Sometime early in the week (days of the week are easily forgotten in the mountains) the weather pattern finally changed and Ian informed us over the radio of a series of imminent incoming pacific frontal systems. We braced for impact and mentally prepared ourselves with a rigorous regime of beer and saunas so when the snow came we pounced with equal amounts enthusiasm and caution. The wind that brought the snow was moving it around constantly and there were abundant pockets of windslab, wind scour and soft and deep wind deposits. We searched out the deposits and did our best to safely ski cut before smashing them apart with as many runs as possible (all in the name of avalanche control, of course). This started an unbelievable sequence of heavy storming all night, followed by clearing and blue skies during the day and capped by vivid sunsets and the onslaught of more snow into the evening.
With a perfect weather routine, we entered a Groundhog Day-like vortex of relentless pow shredding, drinking, saunas and full slope resets every night, waking the next day to repeat until we could barely stand. I lost track of how many lines we skied on Ptarmigan Ridge and how many sandwiches were eaten on Lunch Lake, but like the days of the week, the actual number is meaningless. The only relevant measure of the fun had by all was the face-cramping smiles and the jittering, adrenaline-fueled high fives at the bottom of each bottomless pow run before collapsing into the snow for transition.
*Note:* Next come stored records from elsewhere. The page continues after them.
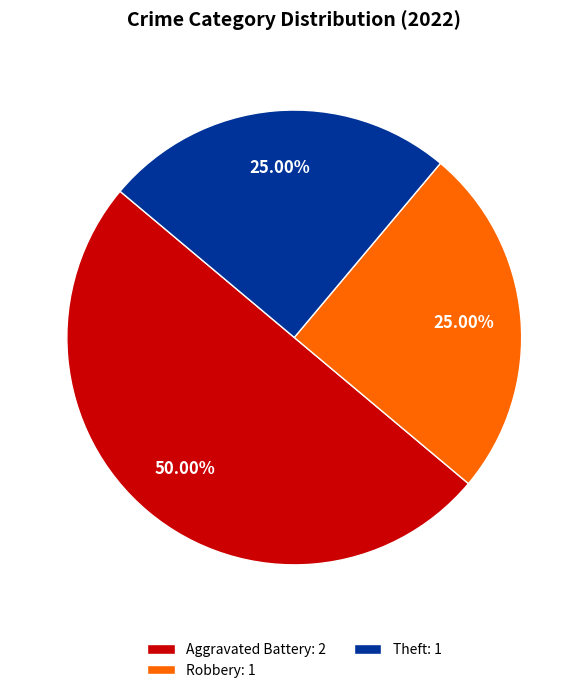

Approximately how many times larger is the value at Aggravated Battery: 2 compared to Robbery: 1?

2.0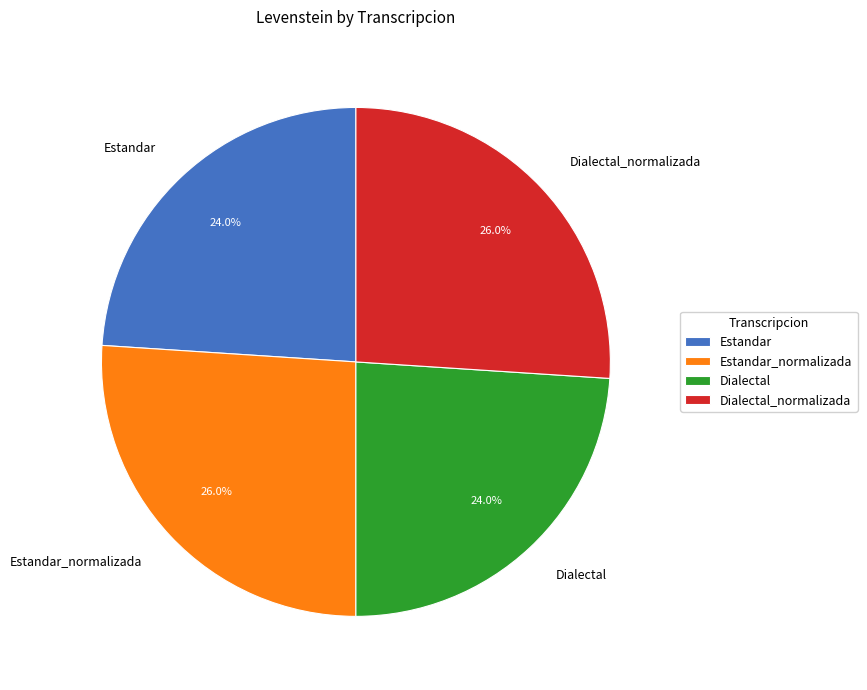

What is the ratio of the value at Dialectal_normalizada to the value at Estandar_normalizada?

1.0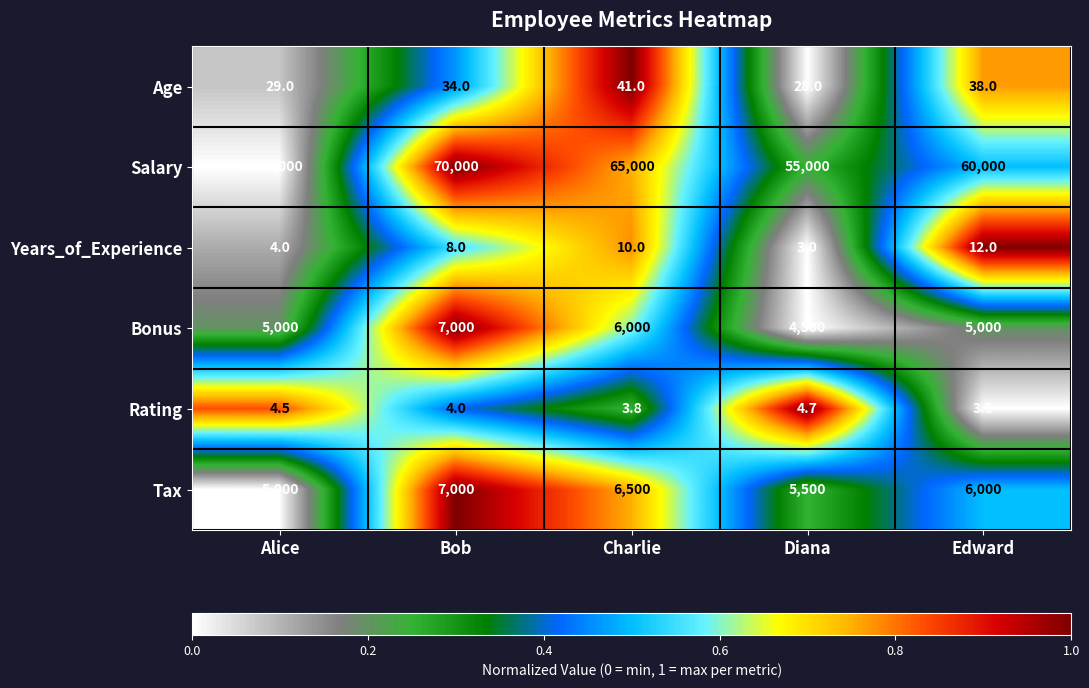

What is the total value across all series at Alice?

60037.5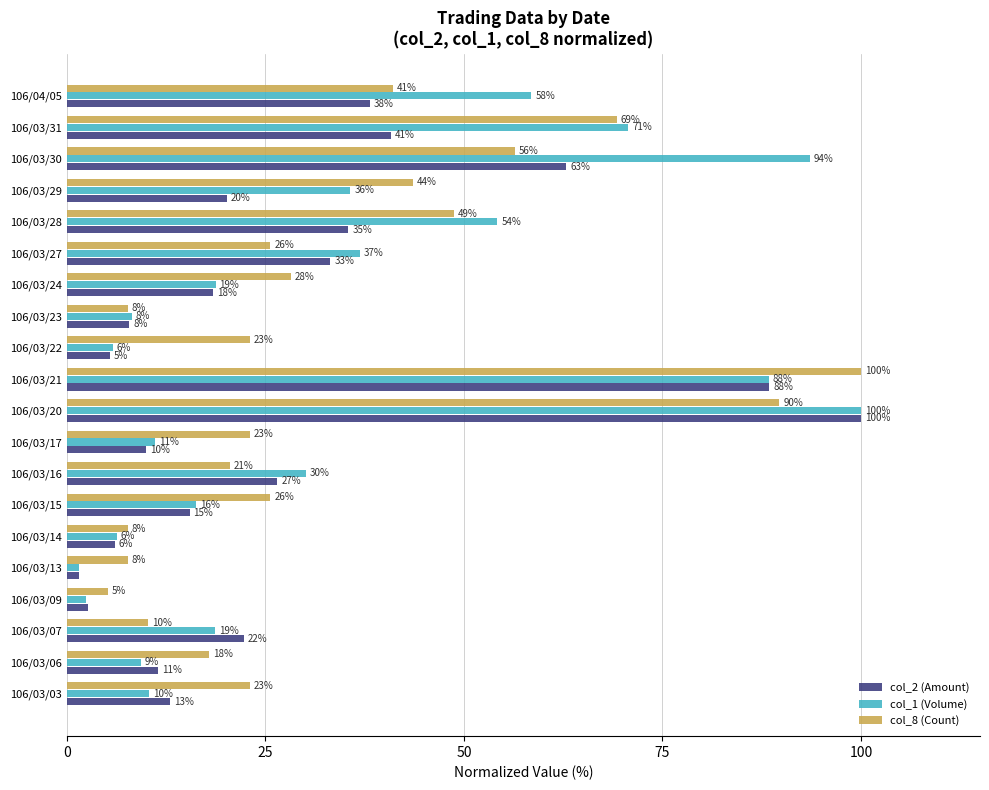

What are all the series names shown in the legend?

col_2 (Amount), col_1 (Volume), col_8 (Count)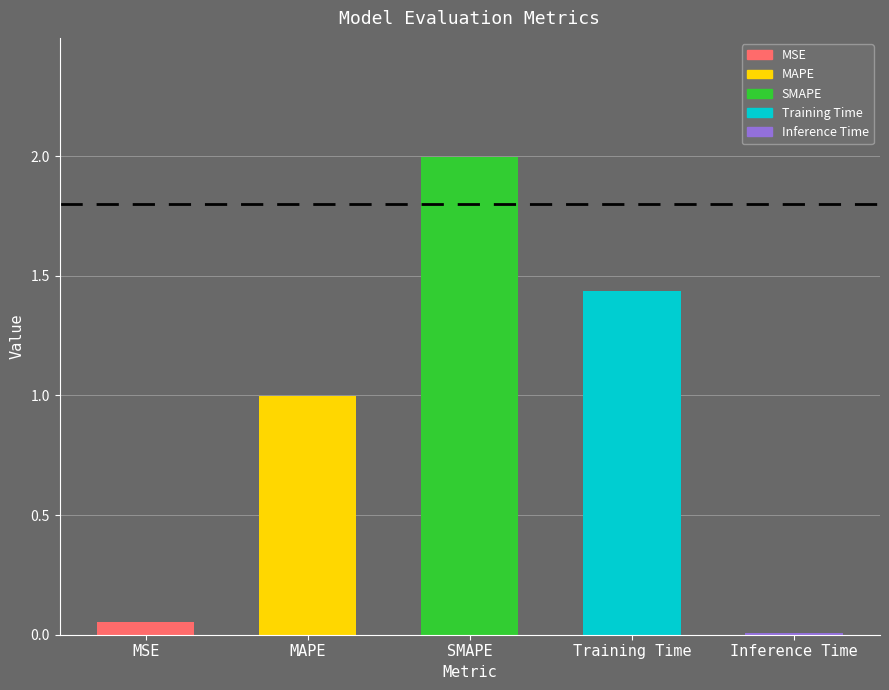

Are the bars horizontal?

No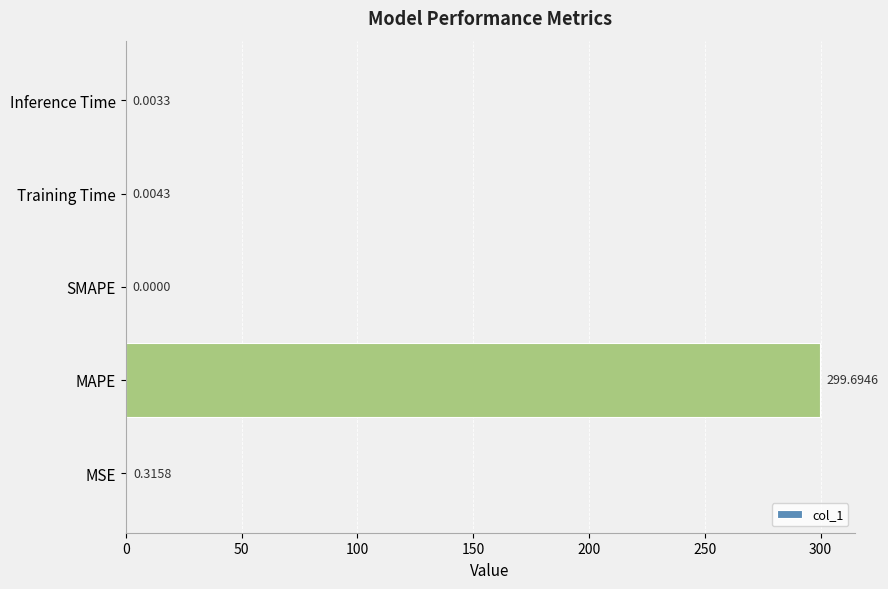

What is the change in value from MSE to Training Time?

-0.3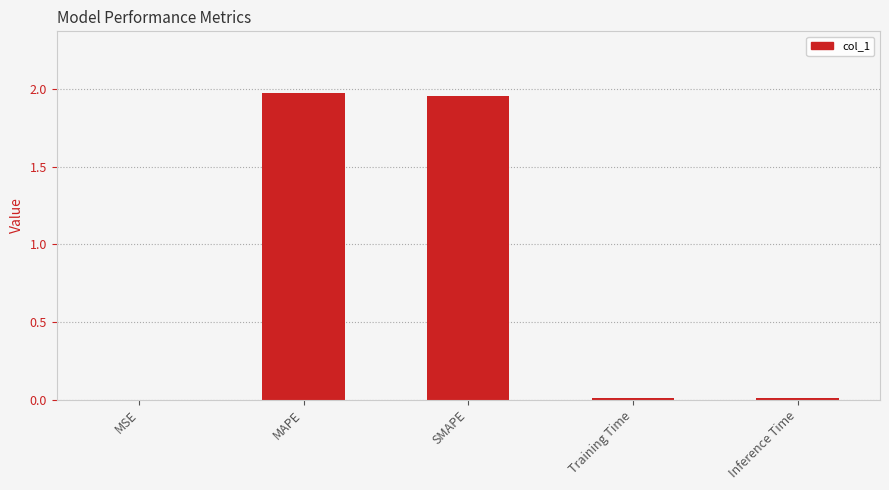

Are the bars horizontal?

No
Going through these photos and writing these words, I remember with a smiling heart the wool suit I donned each evening (thanks Granted!), the delicious meals (thanks everyone!) and the floating sensation that makes my face ache with the memory of a huge powder-eating grin. I’m already planning the next trip, relaxed with a sublime happiness knowing that I’ll get to see Ian and his Tucker again, and will have another chance to ski the crap out of any and every snowflake we can find in the mountains of Wells Gray Provincial Park.